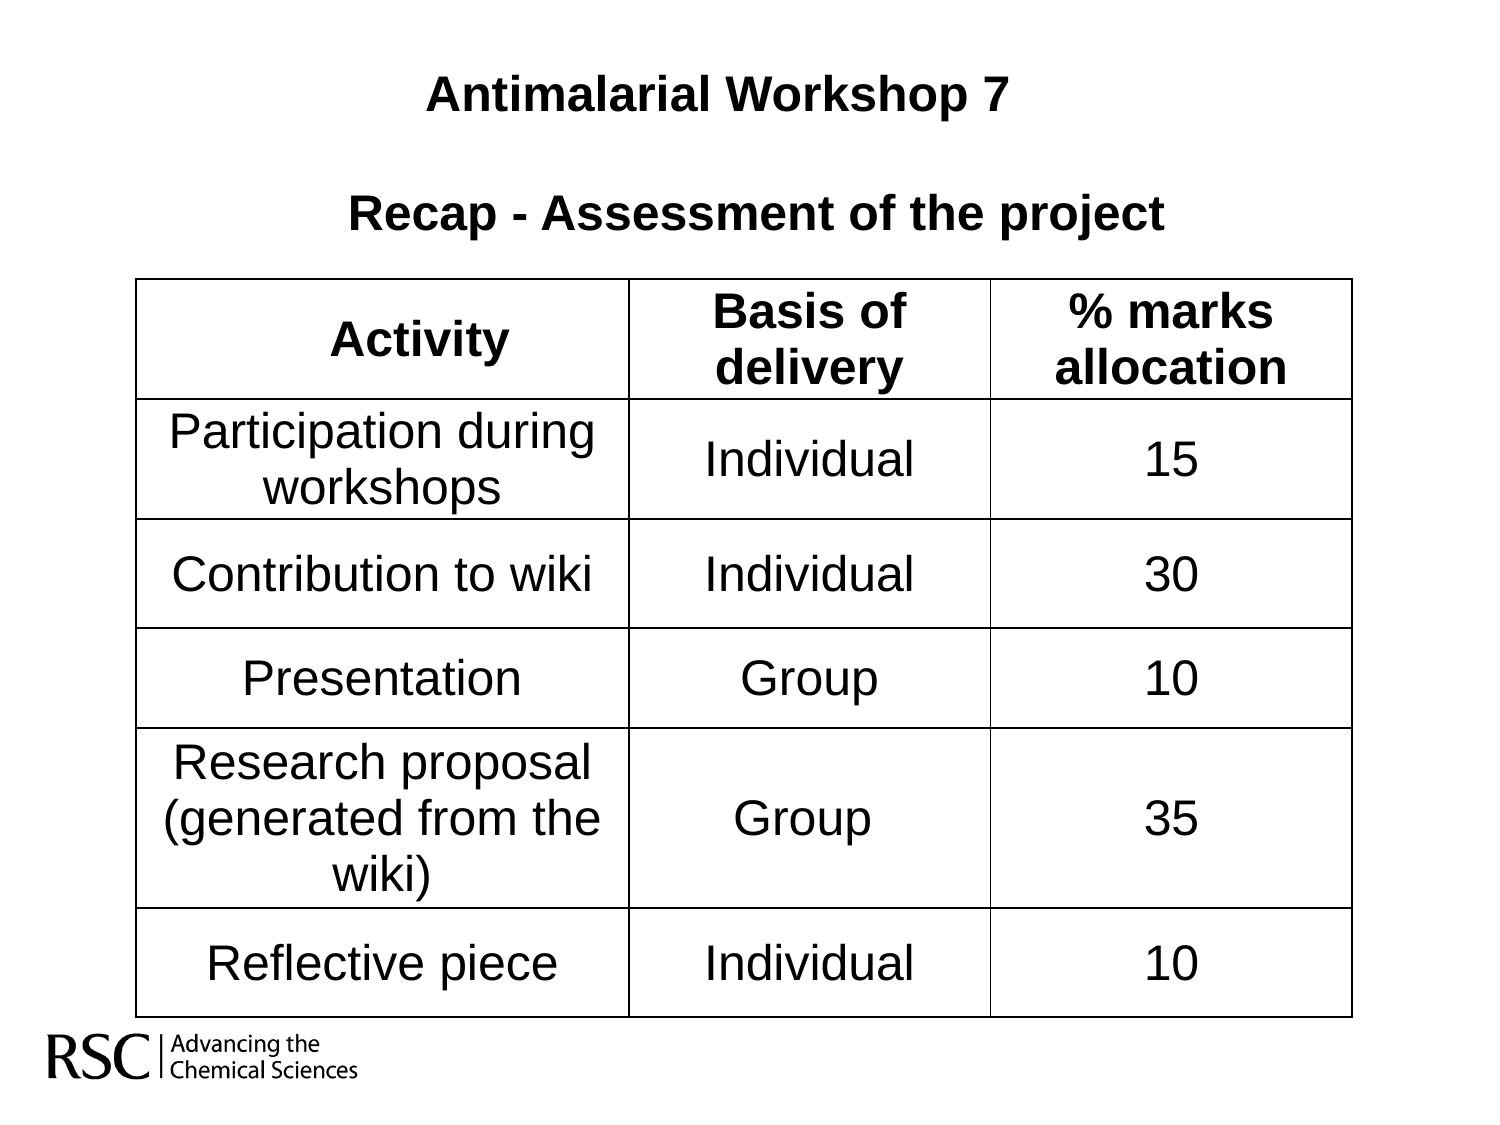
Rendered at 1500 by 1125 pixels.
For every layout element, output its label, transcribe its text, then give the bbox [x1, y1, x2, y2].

table_cell Individual [630, 909, 990, 1016]
table_cell 10 [991, 909, 1351, 1016]
table_header Activity [137, 280, 628, 398]
table_cell Reflective piece [137, 909, 628, 1016]
table_cell Participation during workshops [137, 400, 628, 518]
table_cell Group [630, 629, 990, 727]
text_box [117, 258, 1383, 396]
table_cell Individual [630, 400, 990, 518]
table_cell 30 [991, 520, 1351, 627]
table_cell Group [630, 729, 990, 907]
text_box Recap - Assessment of the project [123, 172, 1390, 248]
table_cell Presentation [137, 629, 628, 727]
table_cell 35 [991, 729, 1351, 907]
table_cell Individual [630, 520, 990, 627]
table_cell 10 [991, 629, 1351, 727]
table_cell Contribution to wiki [137, 520, 628, 627]
text_box Antimalarial Workshop 7 [410, 54, 1026, 130]
table_header % marks allocation [991, 280, 1351, 398]
table_cell Research proposal (generated from the wiki) [137, 729, 628, 907]
table_cell 15 [991, 400, 1351, 518]
table_header Basis of delivery [630, 280, 990, 398]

EXERCISE: Retype the data in full. Images do not go in the copy.

OUTPUT OF THE TASK:
Rendered at 1500 by 1125 pixels.
For every layout element, output its label, transcribe its text, then give the bbox [x1, y1, x2, y2].

table_cell Individual [630, 909, 990, 1016]
table_cell 10 [991, 909, 1351, 1016]
table_header Activity [137, 280, 628, 398]
table_cell Reflective piece [137, 909, 628, 1016]
table_cell Participation during workshops [137, 400, 628, 518]
table_cell Group [630, 629, 990, 727]
text_box [117, 258, 1383, 396]
table_cell Individual [630, 400, 990, 518]
table_cell 30 [991, 520, 1351, 627]
table_cell Group [630, 729, 990, 907]
text_box Recap - Assessment of the project [123, 172, 1390, 248]
table_cell Presentation [137, 629, 628, 727]
table_cell 35 [991, 729, 1351, 907]
table_cell Individual [630, 520, 990, 627]
table_cell 10 [991, 629, 1351, 727]
table_cell Contribution to wiki [137, 520, 628, 627]
text_box Antimalarial Workshop 7 [410, 54, 1026, 130]
table_header % marks allocation [991, 280, 1351, 398]
table_cell Research proposal (generated from the wiki) [137, 729, 628, 907]
table_cell 15 [991, 400, 1351, 518]
table_header Basis of delivery [630, 280, 990, 398]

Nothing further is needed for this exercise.